A recent paper by the members of the DCIST alliance studies how global dynamics and knowledge of high-level features can inform decision-making for robots in flow-like environments. Specifically, they investigate how coherent sets, an environmental feature found in these environments, inform robot awareness within these scenarios. The proposed approach is an online environmental feature generator which can be used for robot reasoning. They compute coherent sets online with techniques from machine learning and design frameworks for robot behavior that leverage coherent set features. The researchers demonstrate the effectiveness of online methods over offline methods. Notably, they apply these online methods for robot monitoring of pedestrian behaviors and robot navigation through water. Environmental features such as coherent sets provide rich context to robots for smarter, more efficient behavior.
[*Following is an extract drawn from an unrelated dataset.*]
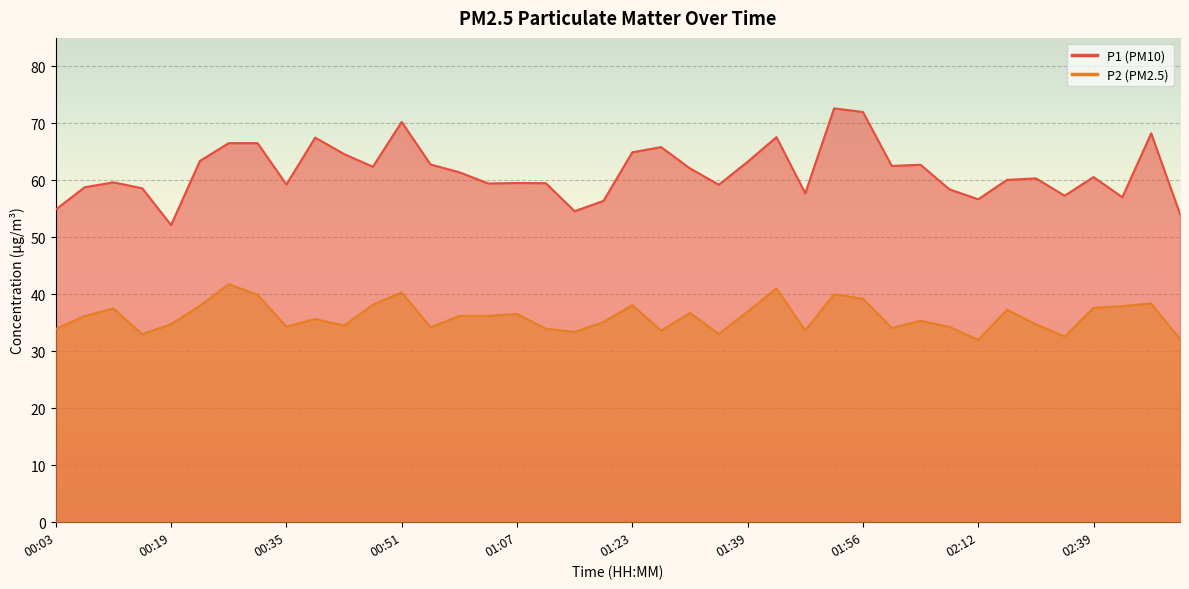

At which label does P1 first exceed 60?

00:23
Figure: Diagram of interplay between data, transfer operators, kernel methods, and environmental features. Transfer operators represent dynamical systems, where a state is lifted to a high-dimensional space and this lifting provides physical properties of the system. Many systems are defined by data exhibiting complex patterns, such as two nested rings, flows in oceans, taxi trajectories, and biological behaviors. Kernel methods transform this data to an alternative space with the use of kernel functions. Data is then easier to interpret, such as by separating two nested rings or by creating a Gram matrix for use in a kernel algorithm. Transfer operators are represented through kernel methods by embedding dynamical systems into a kernel space. Kernel algorithms extract environmental features from transfer operators, such as where humans tend to congregate in crowds, areas of gyres in oceans, or patterns of blood flow in hearts

Capability: T3C4B – Heterogeneous Multi-Robot Systems for Modeling and Prediction of Multiscale Spatiotemporal Processes

Points of Contact: M. Ani Hsieh (PI), Tahiya Salam, and Victoria Edwards

Video: https://youtu.be/D-4S6hnFr2E

Paper: https://arxiv.org/pdf/2109.06107.pdf

Citation: T. Salam, V. Edwards, M. A. Hsieh “Learning and Leveraging Environmental Features to Improve Robot Awareness.” arXiv preprint arXiv:2109.06107, September 2021.